Helping Clients Ensure Information Security
Rhia Dancel, information security expert at NSF International Strategic Registrations (NSF-ISR), is a lead ISO/IEC 27001 auditor, CMMC registered practitioner and information security technical manager. She helps companies ensure that their information is secure as part of new U.S. Department of Defense (DoD) CMMC requirements.
CMMC stands for Cybersecurity Maturity Model Certification. “CMMC is a unified standard that takes into account all of the various information security standards and best practices,” says Dancel. The goal is to protect federal contract information (FCI) and controlled unclassified information (CUI).
“The difference between CMMC and other NIST security standards is that it adds a third-party verification element to the mix, and that verification is what we provide,” she adds. The new CMMC information security requirement announced by the DoD in 2020 means that all 350,000-plus Department of Defense contractors and their supply chains will have to be audited and certified by the end of 2025.
Note the word “requirement.” The DoD will require all its contractors and their supply chains to be fully audited and certified as being in compliance starting in 2026.
Any DoD supplier that has not been certified in accordance with CMMC by the end of 2025 will lose the right to do business with the department. For many small to medium size contractors, the loss of federal government business could mean the difference between staying in business and being forced to shut down. That’s the cold, hard reality of CMMC.

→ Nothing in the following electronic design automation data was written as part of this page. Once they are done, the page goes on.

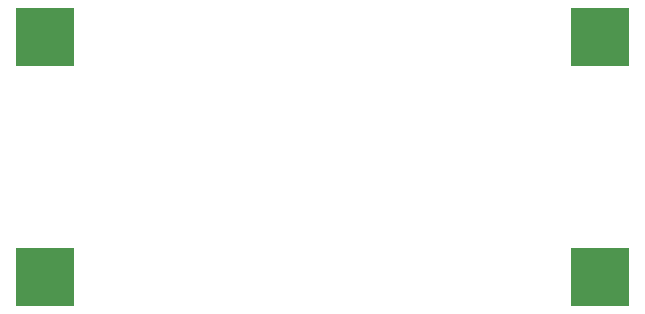
<source format=gbr>
G04 #@! TF.GenerationSoftware,KiCad,Pcbnew,(5.0.1)-3*
G04 #@! TF.CreationDate,2019-12-21T11:02:08-05:00*
G04 #@! TF.ProjectId,BMS Module,424D53204D6F64756C652E6B69636164,rev?*
G04 #@! TF.SameCoordinates,Original*
G04 #@! TF.FileFunction,Paste,Bot*
G04 #@! TF.FilePolarity,Positive*
%FSLAX46Y46*%
G04 Gerber Fmt 4.6, Leading zero omitted, Abs format (unit mm)*
G04 Created by KiCad (PCBNEW (5.0.1)-3) date 12/21/2019 11:02:08 AM*
%MOMM*%
%LPD*%
G01*
G04 APERTURE LIST*
%ADD10R,5.000000X5.000000*%
G04 APERTURE END LIST*
D10*
G04 #@! TO.C,J6*
X146050000Y-73660000D03*
G04 #@! TD*
G04 #@! TO.C,J3*
X99060000Y-93980000D03*
G04 #@! TD*
G04 #@! TO.C,J1*
X99060000Y-73660000D03*
G04 #@! TD*
G04 #@! TO.C,J8*
X146050000Y-93980000D03*
G04 #@! TD*
M02*

</source>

Dancel and her fellow NSF-ISR auditors provide the critical help companies need to ensure they’re in compliance by the program’s deadline. “It's a five-year phased rollout with new DoD contracts,” Dancel explains. “CMMC requirements will appear in all contracts starting in fiscal year 2026, meaning all DoD contractors will need to be in compliance to bid on the work.”
“First, they need to develop a system security plan and conduct a self-assessment to NIST 800-171. Second, they should create a plan of actions and milestones (also known as a POA&M) with target dates to achieve the maximum score of 110, which they then submit into the DoD’s Supplier Performance Risk System (SPRS) platform.”
Her journey in science and technology began with a gift her parents gave her as a young child. “They gave me a microscope. I actually still have it,” Dancel recalls. The gift fostered a love of science, which inspired her to earn a degree in chemistry, which led her to laboratory development and analytical work. “I've always leaned toward the analytical and technical path. I did analytical chemistry using manufacturing practice regulations, which are enforced by the Food and Drug Administration,” Dancel says. “I was able to gain over 17 years of compliance experience in that industry.”
In 2014, she joined NSF as a technical reviewer for food equipment. “I was doing on-site evaluations and I really enjoyed the customer interaction.” In 2017, she joined NSF-ISR’s information security audit team led by Tony Giles. With Dancel’s audit experience and compliance background, she gravitated toward the sector. “Information security will always be fundamental in any industry,” she says.
Dancel handles information security engagements for companies that are part of the sprawling DoD supply chain. The process she uses relies primarily on ISO 27001 and NIST standards. ISO 27001 is the recognized international standard for managing information security. NIST stands for the National Institute of Standards and Technology, an agency in the U.S. Department of Commerce that develops security control standards.
Dancel stays informed on the constant cybersecurity threats that take place around the world. “The threats that get press coverage affect high-profile companies or agencies,” Dancel says, “but there are so many others that take place in any given month that are just as significant.”
Dancel and her colleagues understand that some contractors may be feeling apprehensive about their ability to meet the new information security standards. But, she says, “Many organizations are already protecting their information. Adding this next layer of technical controls and documentation will only enhance the security measures they have already implemented.”
Dancel has a specific goal for the clients she works with on CMMC certification. “We want them to be the contractor who is a secure link in the supply chain,” she says. In essence, she would like to put their information security program under her very own microscope to ensure that security controls are in place for full compliance with CMMC.